Aneh memang, tapi itulah yang ia rasakan saat ini. Intinya dia cemburu pada video game milik Kuro.
Mahiru menghela nafas, berjalan pelan kesembarang arah. Dia tidak tahu harus melakukan apa. Dia juga tidak tahu harus kemana, agar dia bisa merasa lebih baik.
Disaat ia berfikir, tiba-tiba saja ia merasa ada tangan seseorang yang berhasil menangkap pergelangan tangannya. Dia berbalik—menatap orang yang telah memengang tangannya itu. Pemuda itu berambut biru, memakai jaket biru muda dan tatapannya tampak datar namun tajam menatapnya. Pemuda itu tampak familiar dipikirannya.

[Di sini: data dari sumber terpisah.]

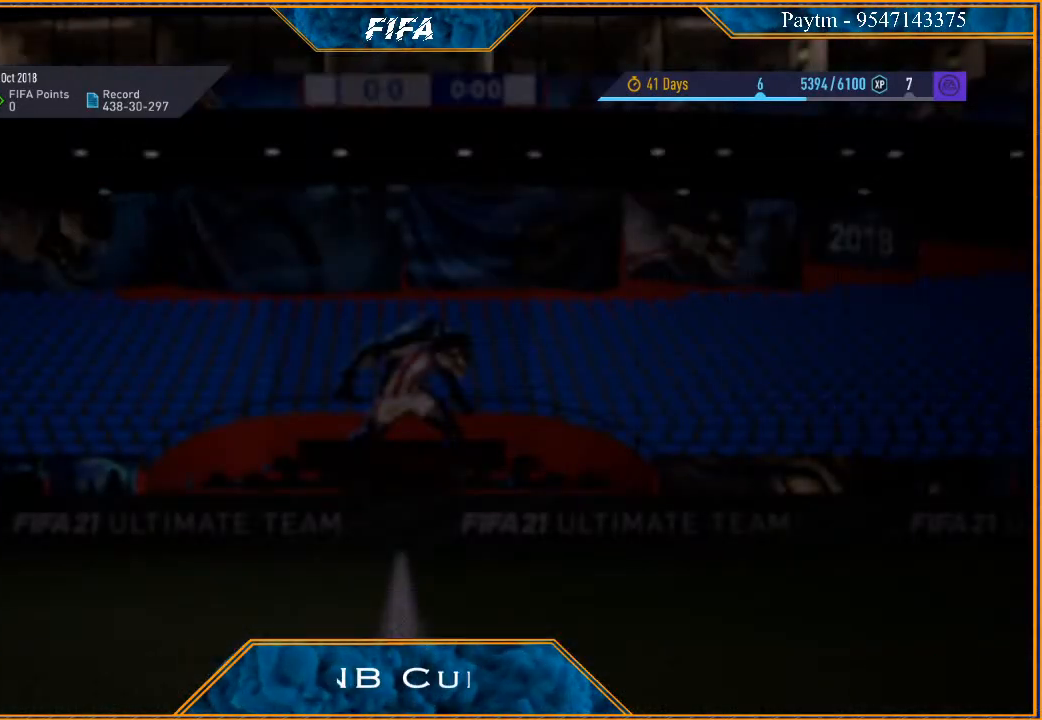
{"buttons": [], "left_stick": "center", "right_stick": "center", "events": []}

hanya saja, jika dia memiliki mata merah, bukan biru.
Tunggu dulu.
Jangan-jangan—" K-Kuro?! "
Mereka kini duduk disebuah kursi taman, suasana taman saat ini lumayan ramai. Banyak anak-anak sedang bermain ditemani orang tua mereka. Mahiru menatap mereka sembari tersenyum kecut—dia benar-benar teringat kembali pada kenangan masa kecilnya—saat ibunya masih hidup dan saat mereka berdua bermain disini.
" Mahiru.. "
Mahiru terbangun dari lamunannya. Ia menatap pemuda disebelahnya—pemuda yang mirip dengan sang Servamp, " Ah, maaf. Aku melamun. Ada apa, ugghh… Kuro? "
" ….Tidak. hanya saja.. Mahiru, kau bukan vampir? "
Huh?
" Apa? " Mahiru bingung,
"…Ah. Aku mengerti sekarang… "
Double huh?
Mahiru mulai semakin bingung saat ini. Ia menatapnya sembari menunggu jawaban pasti dari pemuda disebelahnya. Merasa diperhatikan, mata biru milik pemuda itu membalas tatapannya, "…intinya kau bukanlah Mahiru yang aku cari. "

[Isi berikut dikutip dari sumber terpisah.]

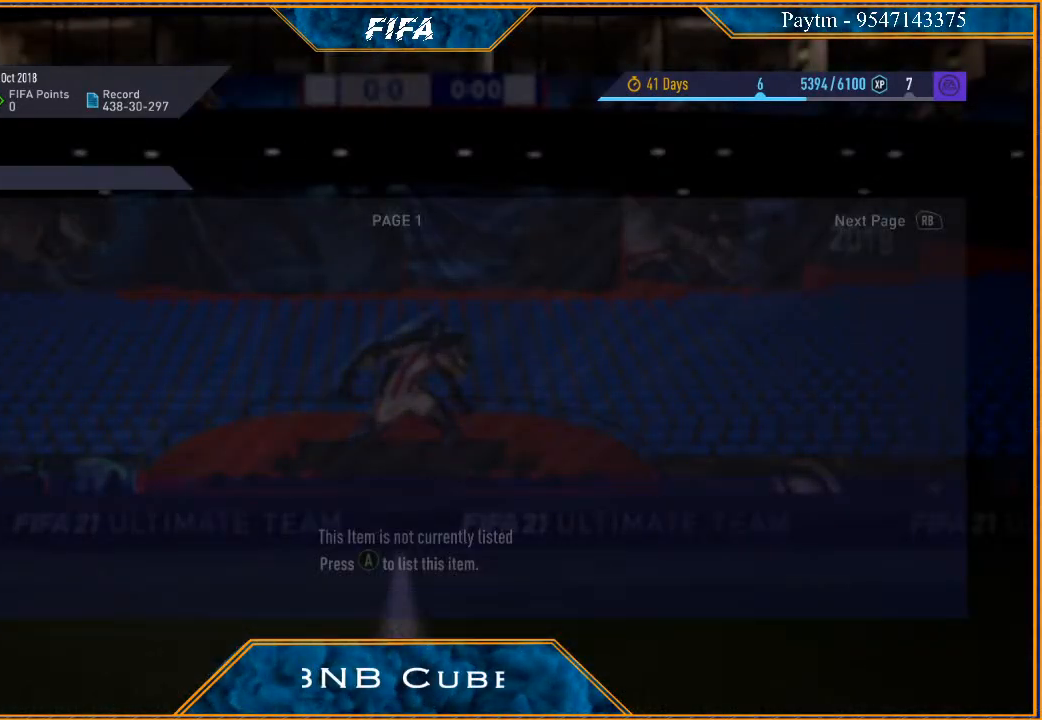
{"buttons": [], "left_stick": "center", "right_stick": "center", "events": [[300, "B", "down"], [467, "B", "up"]]}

"…Bukan..Mahiru yang kau cari? "
Pemuda itu hanya mengangguk, mengartikan iya. Dan tak lama semua menjadi sunyi. Mereka berdua diam. Tidak saling bercakapan lagi. Canggung? Mungkin. Tak lama kemudian, pemuda itu berdiri. Mahiru menatapnya bingung, " Ada apa? "

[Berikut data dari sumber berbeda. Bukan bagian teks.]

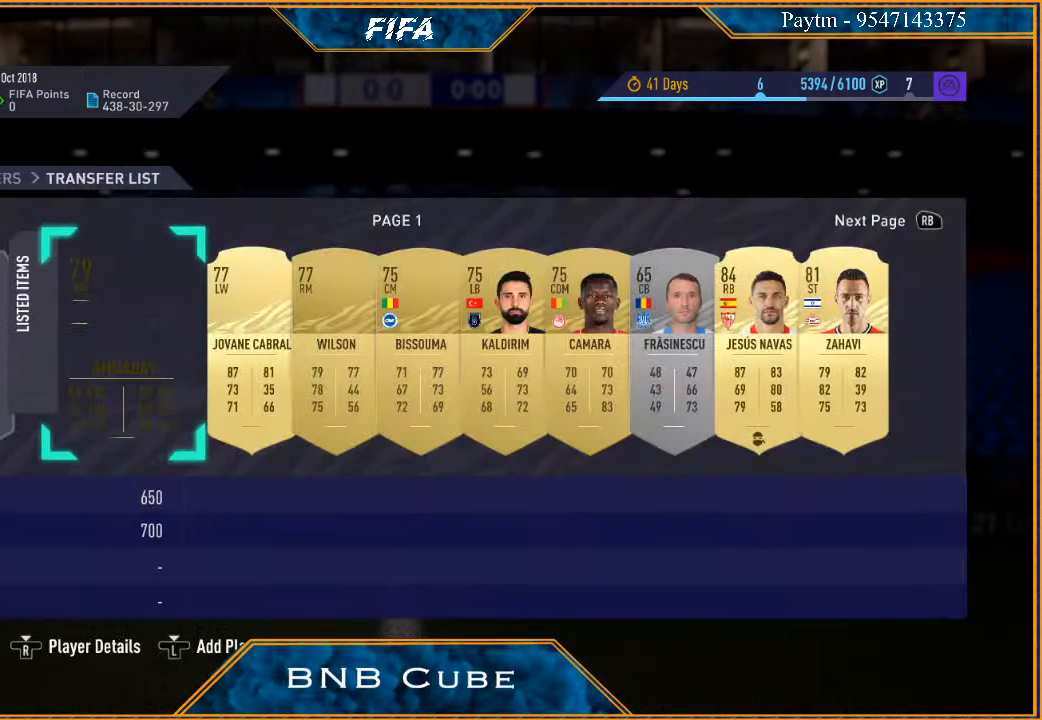
{"buttons": [], "left_stick": "center", "right_stick": "center", "events": []}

Ia berbalik menatap Mahiru, " …Tidak. Hanya saja, aku ingin beli Cola. Kau mau juga? "
" Ah, Soda saja. "
Pemuda itu mengangguk. Lalu berjalan meninggalkan dirinya sendiri disana. Mahiru hanya diam. Kembali menatap suasana taman yang kini mulai agak sepi. Walaupun begitu, dia masih dapat mendengar tawa anak-anak disekitarnya bermain. Ah, Tapi ngomong-ngomong, bagaimana dengan Kuro-nya saat ini?
Apa dia tidak mencarinya?
Apa dia tidak peduli dengannya?
Mahiru tidak tahu. Jika Kuro-nya itu memang tidak mempedulikannya, yang pasti dirinya akan merasa sakit hati. Sangat sakit.
" …Hiru.. "
" Mahiru.. "
Huh?
Ia menatap pemuda yang telah memanggil namanya—oh, Kuro telah kembali. Manik biru pemuda itu menatapnya dengan tatapan khawatir. " Kau.. baik-baik saja? "
" Eh? Ah, tentu. Haha.. "
Tidak sama sekali. Dia merasa tidak benar-benar baik saat ini. Oh, jujur saja ia merindukan vampirnya itu. Tapi, kelihatannya vampirnya itu lebih memilih gamenya bukan? Ugghh.. dia benar-benar terpuruk saat ini.
"… Oh? "
Pemuda itu menatapnya dengan tatapan tidak percaya. Sepertinya dia tahu bahwa Mahiru bukanlah orang yang bisa berbohong seperti Sakuya. Dia rasa berbohong pada pemuda ini bukanlah hal yang tepat.
Pemuda itu memberikan soda yang baru ia beli kepada Mahiru, pemuda berambut cokelat itu terdiam sejenak dan setelah itu mengambil soda itu sembari berterima kasih padanya. Tak lama mata kembali menatap versi manusia asli Kuro. Pemuda itu tidak kembali duduk—namun tetap berdiri sembari meminum cola yang telah ia buka.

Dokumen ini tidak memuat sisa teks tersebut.